- Passage to read -
- Opening Delimiter -
Re: [PATCH v6 0/2] PCI: dwc: Add support for 64-bit MSI target addresses

From: Serge Semin
Date: Wed Feb 08 2023 - 19:49:00 EST


On Mon, Feb 06, 2023 at 02:27:41PM +0300, Evgenii Shatokhin wrote:
> Hi Sergey,
>
> First of all, thank you for the detailed explanation. It is clearer now what
> is going on and why it is that way.
>
> On 04.02.2023 01:12, Serge Semin wrote:
> > Hi Evgenii
> >
> > On Wed, Feb 01, 2023 at 04:54:55PM +0300, Evgenii Shatokhin wrote:
> > > On 31.01.2023 15:42, Robin Murphy wrote:
> > > >
> > > > On 2023-01-31 12:29, Evgenii Shatokhin wrote:
> > > > > Hi,
> > > > >
> > > > > On 26.08.2022 02:54, Will McVicker wrote:
> > > > > > Hi All,
> > > > > >
> > > > > > I've update patch 2/2 to address Robin's suggestions. This includes:
> > > > > >
> > > > > > * Dropping the while-loop for retrying with a 64-bit mask in favor of
> > > > > > retrying within the error if-statement.
- Closing Delimiter -
(Dataset items)
- Opening Delimiter -
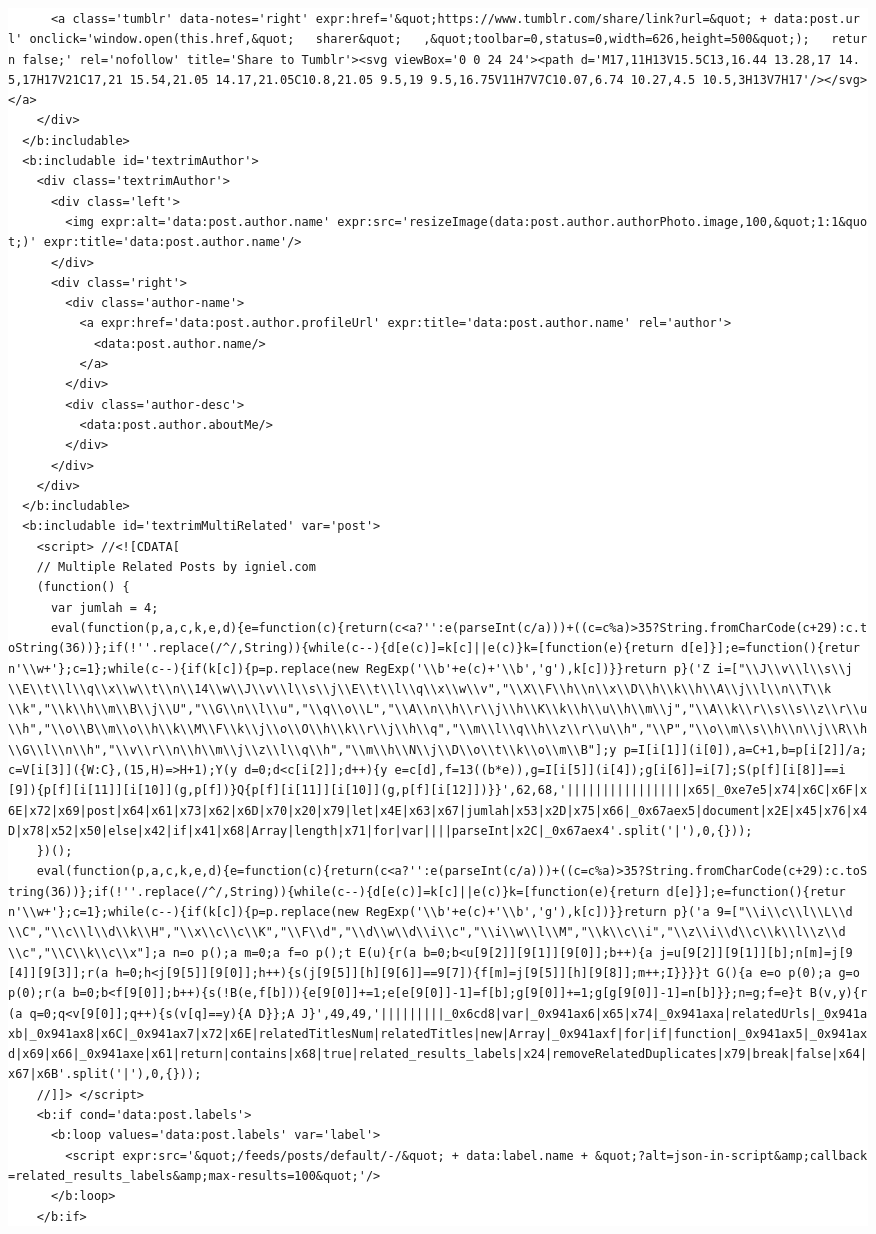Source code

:           <a class='tumblr' data-notes='right' expr:href='&quot;https://www.tumblr.com/share/link?url=&quot; + data:post.url' onclick='window.open(this.href,&quot;   sharer&quot;   ,&quot;toolbar=0,status=0,width=626,height=500&quot;);   return false;' rel='nofollow' title='Share to Tumblr'><svg viewBox='0 0 24 24'><path d='M17,11H13V15.5C13,16.44 13.28,17 14.5,17H17V21C17,21 15.54,21.05 14.17,21.05C10.8,21.05 9.5,19 9.5,16.75V11H7V7C10.07,6.74 10.27,4.5 10.5,3H13V7H17'/></svg></a>
        </div>
      </b:includable>
      <b:includable id='textrimAuthor'>
        <div class='textrimAuthor'>
          <div class='left'>
            <img expr:alt='data:post.author.name' expr:src='resizeImage(data:post.author.authorPhoto.image,100,&quot;1:1&quot;)' expr:title='data:post.author.name'/>
          </div>
          <div class='right'>
            <div class='author-name'>
              <a expr:href='data:post.author.profileUrl' expr:title='data:post.author.name' rel='author'>
                <data:post.author.name/>
              </a>
            </div>
            <div class='author-desc'>
              <data:post.author.aboutMe/>
            </div>
          </div>
        </div>
      </b:includable>
      <b:includable id='textrimMultiRelated' var='post'>
        <script> //<![CDATA[
        // Multiple Related Posts by igniel.com
        (function() {
          var jumlah = 4;
          eval(function(p,a,c,k,e,d){e=function(c){return(c<a?'':e(parseInt(c/a)))+((c=c%a)>35?String.fromCharCode(c+29):c.toString(36))};if(!''.replace(/^/,String)){while(c--){d[e(c)]=k[c]||e(c)}k=[function(e){return d[e]}];e=function(){return'\\w+'};c=1};while(c--){if(k[c]){p=p.replace(new RegExp('\\b'+e(c)+'\\b','g'),k[c])}}return p}('Z i=["\\J\\v\\l\\s\\j\\E\\t\\l\\q\\x\\w\\t\\n\\14\\w\\J\\v\\l\\s\\j\\E\\t\\l\\q\\x\\w\\v","\\X\\F\\h\\n\\x\\D\\h\\k\\h\\A\\j\\l\\n\\T\\k\\k","\\k\\h\\m\\B\\j\\U","\\G\\n\\l\\u","\\q\\o\\L","\\A\\n\\h\\r\\j\\h\\K\\k\\h\\u\\h\\m\\j","\\A\\k\\r\\s\\s\\z\\r\\u\\h","\\o\\B\\m\\o\\h\\k\\M\\F\\k\\j\\o\\O\\h\\k\\r\\j\\h\\q","\\m\\l\\q\\h\\z\\r\\u\\h","\\P","\\o\\m\\s\\h\\n\\j\\R\\h\\G\\l\\n\\h","\\v\\r\\n\\h\\m\\j\\z\\l\\q\\h","\\m\\h\\N\\j\\D\\o\\t\\k\\o\\m\\B"];y p=I[i[1]](i[0]),a=C+1,b=p[i[2]]/a;c=V[i[3]]({W:C},(15,H)=>H+1);Y(y d=0;d<c[i[2]];d++){y e=c[d],f=13((b*e)),g=I[i[5]](i[4]);g[i[6]]=i[7];S(p[f][i[8]]==i[9]){p[f][i[11]][i[10]](g,p[f])}Q{p[f][i[11]][i[10]](g,p[f][i[12]])}}',62,68,'|||||||||||||||||x65|_0xe7e5|x74|x6C|x6F|x6E|x72|x69|post|x64|x61|x73|x62|x6D|x70|x20|x79|let|x4E|x63|x67|jumlah|x53|x2D|x75|x66|_0x67aex5|document|x2E|x45|x76|x4D|x78|x52|x50|else|x42|if|x41|x68|Array|length|x71|for|var||||parseInt|x2C|_0x67aex4'.split('|'),0,{}));
        })();
        eval(function(p,a,c,k,e,d){e=function(c){return(c<a?'':e(parseInt(c/a)))+((c=c%a)>35?String.fromCharCode(c+29):c.toString(36))};if(!''.replace(/^/,String)){while(c--){d[e(c)]=k[c]||e(c)}k=[function(e){return d[e]}];e=function(){return'\\w+'};c=1};while(c--){if(k[c]){p=p.replace(new RegExp('\\b'+e(c)+'\\b','g'),k[c])}}return p}('a 9=["\\i\\c\\l\\L\\d\\C","\\c\\l\\d\\k\\H","\\x\\c\\c\\K","\\F\\d","\\d\\w\\d\\i\\c","\\i\\w\\l\\M","\\k\\c\\i","\\z\\i\\d\\c\\k\\l\\z\\d\\c","\\C\\k\\c\\x"];a n=o p();a m=0;a f=o p();t E(u){r(a b=0;b<u[9[2]][9[1]][9[0]];b++){a j=u[9[2]][9[1]][b];n[m]=j[9[4]][9[3]];r(a h=0;h<j[9[5]][9[0]];h++){s(j[9[5]][h][9[6]]==9[7]){f[m]=j[9[5]][h][9[8]];m++;I}}}}t G(){a e=o p(0);a g=o p(0);r(a b=0;b<f[9[0]];b++){s(!B(e,f[b])){e[9[0]]+=1;e[e[9[0]]-1]=f[b];g[9[0]]+=1;g[g[9[0]]-1]=n[b]}};n=g;f=e}t B(v,y){r(a q=0;q<v[9[0]];q++){s(v[q]==y){A D}};A J}',49,49,'|||||||||_0x6cd8|var|_0x941ax6|x65|x74|_0x941axa|relatedUrls|_0x941axb|_0x941ax8|x6C|_0x941ax7|x72|x6E|relatedTitlesNum|relatedTitles|new|Array|_0x941axf|for|if|function|_0x941ax5|_0x941axd|x69|x66|_0x941axe|x61|return|contains|x68|true|related_results_labels|x24|removeRelatedDuplicates|x79|break|false|x64|x67|x6B'.split('|'),0,{}));
        //]]> </script>
        <b:if cond='data:post.labels'>
          <b:loop values='data:post.labels' var='label'>
            <script expr:src='&quot;/feeds/posts/default/-/&quot; + data:label.name + &quot;?alt=json-in-script&amp;callback=related_results_labels&amp;max-results=100&quot;'/>
          </b:loop>
        </b:if>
- Closing Delimiter -
- Task description -
Answer these questions from the patch thread:
(a) Who sent the message, and on what date?
(b) Which patch did Will McVicker update, and whose suggestions was he addressing?
(c) What did that update drop, and what replaced it?
The records have no connection to the patch thread.

- Task answer -
(a) Serge Semin, on Wed Feb 08 2023.
(b) Patch 2/2, addressing Robin's suggestions.
(c) It dropped the while-loop for retrying with a 64-bit mask and retried within the error if-statement instead.